Van died today. I could have told you last night it was going to. (Actually I did mention it to Carl.) While we were driving, the lights were flickering, the engine was surging, and it wasn't acting right.
I needed to go to Walmart for diapers, deodorant, and a few grocery items b/c we are running low, we didn't go last night b/c it was just too cold and the kids needed to go to bed. So this morning, I went out to the car, had the baby all bundled up, was leaving the other 2 boys with Carl (b/c I needed an hour "break") and started the car... well... tried to start the car... Nice, it was dead... again.
Carl leaves today to go to the Bahamas. I'm out of diapers (literally on the last disposable, and cloth isn't fitting right now, leaks everywhere), Carl is taking the only tube of deodorant, and the list goes on. The only "frivolous" thing I needed was a needle to finish the hat I am knitting.
Now the kicker is that I was heading to Walmart, not the local store b/c I'm broke, and I have a Walmart giftcard.
I just so tired of us never pulling ahead. I applied for 7 jobs this week. Didn't get them. I can't even get hired at the YMCA for $6 an hour. It is freaking depressing. Day care for 3 kids is not do-able financially, even if I was working...

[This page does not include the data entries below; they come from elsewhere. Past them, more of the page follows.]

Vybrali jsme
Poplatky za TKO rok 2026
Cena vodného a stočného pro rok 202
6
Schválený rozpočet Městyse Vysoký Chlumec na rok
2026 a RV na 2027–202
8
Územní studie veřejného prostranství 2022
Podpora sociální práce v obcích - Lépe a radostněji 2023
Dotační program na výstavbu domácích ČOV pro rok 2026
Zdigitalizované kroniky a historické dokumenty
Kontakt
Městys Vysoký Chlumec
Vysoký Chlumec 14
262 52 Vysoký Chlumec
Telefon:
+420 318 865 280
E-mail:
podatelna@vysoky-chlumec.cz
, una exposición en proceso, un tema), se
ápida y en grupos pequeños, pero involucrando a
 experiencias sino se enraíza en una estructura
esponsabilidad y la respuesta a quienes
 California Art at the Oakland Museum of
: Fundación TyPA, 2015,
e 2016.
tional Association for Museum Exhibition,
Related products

I desperately want a YMCA membership so that we can get out of the house and do something healthy while Carl is working, and something that will allow me to exercise and get a few minutes away from my children (whom I dearly love, I'm just loved out at the moment).
I feel guilty for wasting money to go out to dinner with some friends last night, that would probably be a new battery (although I am clueless on how much one costs?).

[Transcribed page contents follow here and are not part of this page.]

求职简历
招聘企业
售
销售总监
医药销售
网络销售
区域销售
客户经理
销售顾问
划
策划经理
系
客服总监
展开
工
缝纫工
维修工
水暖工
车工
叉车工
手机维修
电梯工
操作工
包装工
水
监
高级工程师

Ugh, I am just so done feeling this way and dealing with the constant worry and crap. So done.
Sorry for the vent, I know that most of you read this to catch up on the kids and what we are up to, and to see cute photos. I just needed to "vocalize" for a few minutes.
2 comments:
things have to start getting better sooner or later. I've got plenty of deodorant if you need some.
rains and pours...floods even. but eventually the sun peeks out and there are puddles to stomp in and sometimes a rainbow shows up when least expected.
i am behind on your blog and catching up, so i am sure there is a bend in the road coming up ahead, but at this point last year i was feeling the same blues. december was the lowest of the lows for our family and i thought we were out of the game...but there were surprises in store for all of us.